At home, several flowers — Crocosmia, Bee-Balm and Gladiola — are beginning to bloom. These are usually favorites with hummingbirds. To increase the attractiveness of your yard to hummingbirds, add some flowers to supplement feeders. It’s true that hummingbirds are attracted to the color red, but they will visit other nectar-rich flowers as well.


I also received an interesting email from Bill and Judy Beckman on Spivey Mountain in Unicoi County.

The Beckmans had identified some birds at their feeder as Red Crossbills.

“They sure look like the pictures in our bird book, but the range given does not show Tennessee,” Judy wrote in the email. “Could it be that my bird book is out of date the way the climate has been changing?”

Actually, bird guides do a good job focusing on the general range of birds, but the birds don’t always consult the books.
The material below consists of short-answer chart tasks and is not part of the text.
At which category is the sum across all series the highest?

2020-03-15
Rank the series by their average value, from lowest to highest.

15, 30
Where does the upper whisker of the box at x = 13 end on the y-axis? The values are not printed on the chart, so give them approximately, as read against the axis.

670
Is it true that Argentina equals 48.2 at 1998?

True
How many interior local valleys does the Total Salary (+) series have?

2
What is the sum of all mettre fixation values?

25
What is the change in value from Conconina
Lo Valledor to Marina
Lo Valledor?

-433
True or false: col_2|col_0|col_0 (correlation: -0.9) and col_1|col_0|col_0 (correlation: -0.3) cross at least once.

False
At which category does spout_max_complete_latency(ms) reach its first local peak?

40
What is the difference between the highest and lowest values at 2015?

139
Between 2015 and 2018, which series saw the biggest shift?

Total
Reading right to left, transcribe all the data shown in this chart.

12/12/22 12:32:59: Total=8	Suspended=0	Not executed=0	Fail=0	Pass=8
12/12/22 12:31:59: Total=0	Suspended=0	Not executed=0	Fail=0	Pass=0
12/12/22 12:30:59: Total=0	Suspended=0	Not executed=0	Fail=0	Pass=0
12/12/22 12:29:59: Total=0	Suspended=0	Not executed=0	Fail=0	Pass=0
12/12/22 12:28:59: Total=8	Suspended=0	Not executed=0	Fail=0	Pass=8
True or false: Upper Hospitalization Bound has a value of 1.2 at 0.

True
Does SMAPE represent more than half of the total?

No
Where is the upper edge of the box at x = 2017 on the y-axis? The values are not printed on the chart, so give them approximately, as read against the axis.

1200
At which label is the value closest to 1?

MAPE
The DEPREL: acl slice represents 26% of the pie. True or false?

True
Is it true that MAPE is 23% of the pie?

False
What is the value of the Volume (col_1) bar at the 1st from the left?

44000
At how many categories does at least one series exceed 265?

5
Records of Red Crossbills are uncommon but certainly not new to the Volunteer State. In Northeast Tennessee, Unaka Mountain and Roan Mountain are good locations to search for Red Crossbills.

The visiting Red Crossbills at the Beckman home are not the only one reported from Unicoi County this year.

Judy described the visiting Red Crossbills as a “wonderful sight.”

“They are voracious eaters,” she wrote. “The goldfinches aren’t too happy as the crossbills push them away. We’re going through a lot of sunflower seeds!”

The Beckmans have enjoyed a great spring with some notable bird sightings. “We’ve enjoyed our first sightings of Cedar Waxwings, Rose-breasted Grosbeaks and these crossbills,” Judy wrote. “Oh and we had a Great Blue Heron visit our pond briefly.”

The bird didn’t stay long though, apparently being spooked by the two Beckman dogs.

“If the bird only knew, he would have nothing to fear,” Judy wrote.

On June 18, Judy updated me again on the visiting Red Crossbills.

“At their peak, we counted 14,” she said. “This morning, I’ve only counted four at the feeder.”

Dave Caton of Erwin is another Unicoi County resident who observed Red Crossbills this spring.

After I emailed him, he wrote back that he last saw his two crossbills three weeks ago.

“I have not seen them since that time,” he said. “For a while, only the male was present. However, the female did come back prior to their leaving.”